PROBLEM TO SOLVE: The lines from the one holding "UNIVERSIDAD TRANSPARENTE" through the end of the records below are to be written out exactly, and nothing else; pictures are to be left out.
* * * * * * * * *
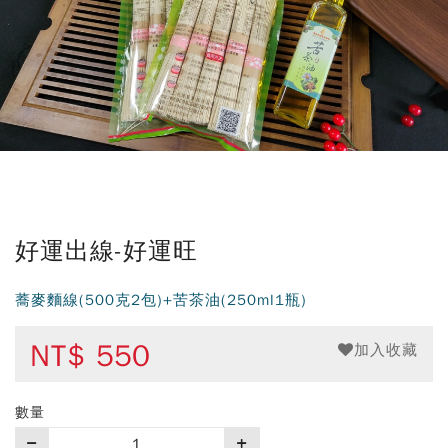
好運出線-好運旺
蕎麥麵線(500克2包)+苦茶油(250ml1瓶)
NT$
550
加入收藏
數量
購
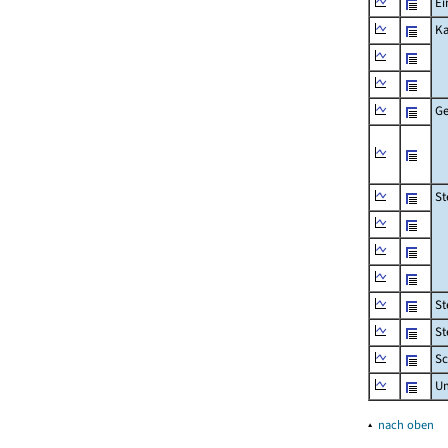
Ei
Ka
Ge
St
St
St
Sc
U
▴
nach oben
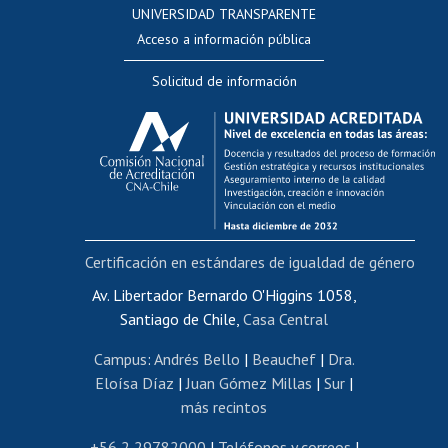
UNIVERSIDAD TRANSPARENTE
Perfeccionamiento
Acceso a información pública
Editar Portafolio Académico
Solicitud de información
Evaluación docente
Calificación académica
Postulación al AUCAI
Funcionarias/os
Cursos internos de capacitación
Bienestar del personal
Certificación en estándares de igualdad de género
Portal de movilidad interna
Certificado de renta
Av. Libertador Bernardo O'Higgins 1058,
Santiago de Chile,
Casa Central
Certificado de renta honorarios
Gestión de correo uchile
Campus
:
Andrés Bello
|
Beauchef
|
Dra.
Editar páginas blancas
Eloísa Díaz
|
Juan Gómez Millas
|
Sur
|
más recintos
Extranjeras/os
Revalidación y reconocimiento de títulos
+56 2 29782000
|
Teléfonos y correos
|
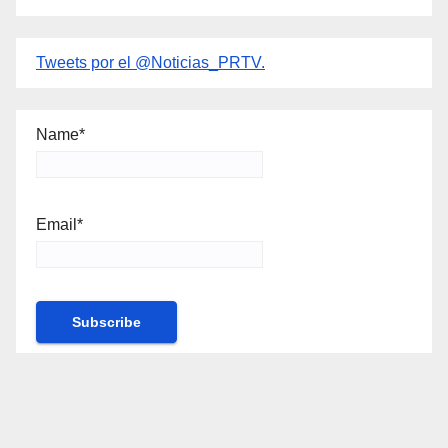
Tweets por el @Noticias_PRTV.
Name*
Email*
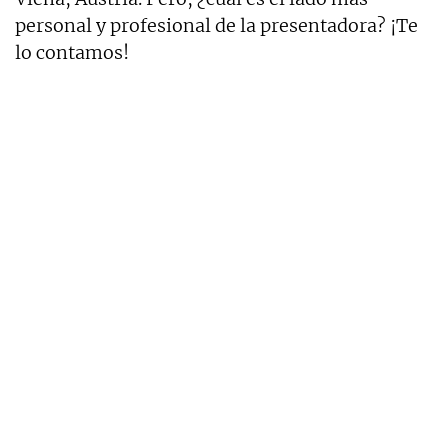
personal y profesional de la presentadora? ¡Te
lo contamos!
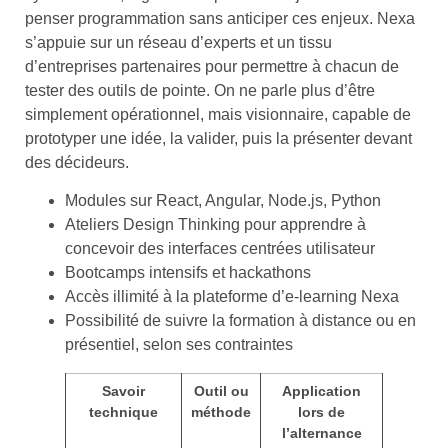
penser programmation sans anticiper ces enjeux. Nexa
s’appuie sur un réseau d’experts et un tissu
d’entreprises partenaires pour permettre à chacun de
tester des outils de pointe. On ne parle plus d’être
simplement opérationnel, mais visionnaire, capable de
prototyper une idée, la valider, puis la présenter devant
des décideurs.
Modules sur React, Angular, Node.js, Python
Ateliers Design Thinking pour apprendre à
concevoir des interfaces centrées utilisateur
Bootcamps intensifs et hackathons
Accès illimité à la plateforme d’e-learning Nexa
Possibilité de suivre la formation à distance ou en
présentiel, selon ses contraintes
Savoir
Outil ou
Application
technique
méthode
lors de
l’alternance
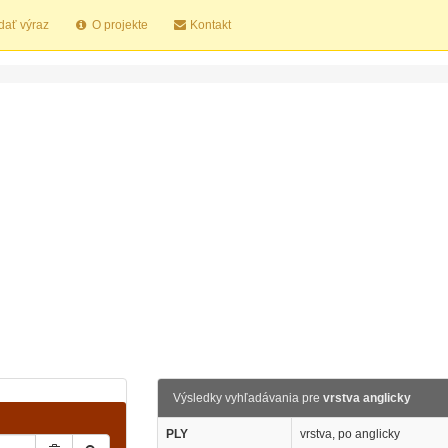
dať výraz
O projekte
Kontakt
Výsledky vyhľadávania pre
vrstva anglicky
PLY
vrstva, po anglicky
* * * * * * * * *
REPLY:
UNIVERSIDAD TRANSPARENTE
Perfeccionamiento
Acceso a información pública
Editar Portafolio Académico
Solicitud de información
Evaluación docente
Calificación académica
Postulación al AUCAI
Funcionarias/os
Cursos internos de capacitación
Bienestar del personal
Certificación en estándares de igualdad de género
Portal de movilidad interna
Certificado de renta
Av. Libertador Bernardo O'Higgins 1058,
Santiago de Chile,
Casa Central
Certificado de renta honorarios
Gestión de correo uchile
Campus
:
Andrés Bello
|
Beauchef
|
Dra.
Editar páginas blancas
Eloísa Díaz
|
Juan Gómez Millas
|
Sur
|
más recintos
Extranjeras/os
Revalidación y reconocimiento de títulos
+56 2 29782000
|
Teléfonos y correos
|
Tweets por el @Noticias_PRTV.
Name*
Email*
personal y profesional de la presentadora? ¡Te
lo contamos!
penser programmation sans anticiper ces enjeux. Nexa
s’appuie sur un réseau d’experts et un tissu
d’entreprises partenaires pour permettre à chacun de
tester des outils de pointe. On ne parle plus d’être
simplement opérationnel, mais visionnaire, capable de
prototyper une idée, la valider, puis la présenter devant
des décideurs.
Modules sur React, Angular, Node.js, Python
Ateliers Design Thinking pour apprendre à
concevoir des interfaces centrées utilisateur
Bootcamps intensifs et hackathons
Accès illimité à la plateforme d’e-learning Nexa
Possibilité de suivre la formation à distance ou en
présentiel, selon ses contraintes
Savoir
Outil ou
Application
technique
méthode
lors de
l’alternance
dať výraz
O projekte
Kontakt
Výsledky vyhľadávania pre
vrstva anglicky
PLY
vrstva, po anglicky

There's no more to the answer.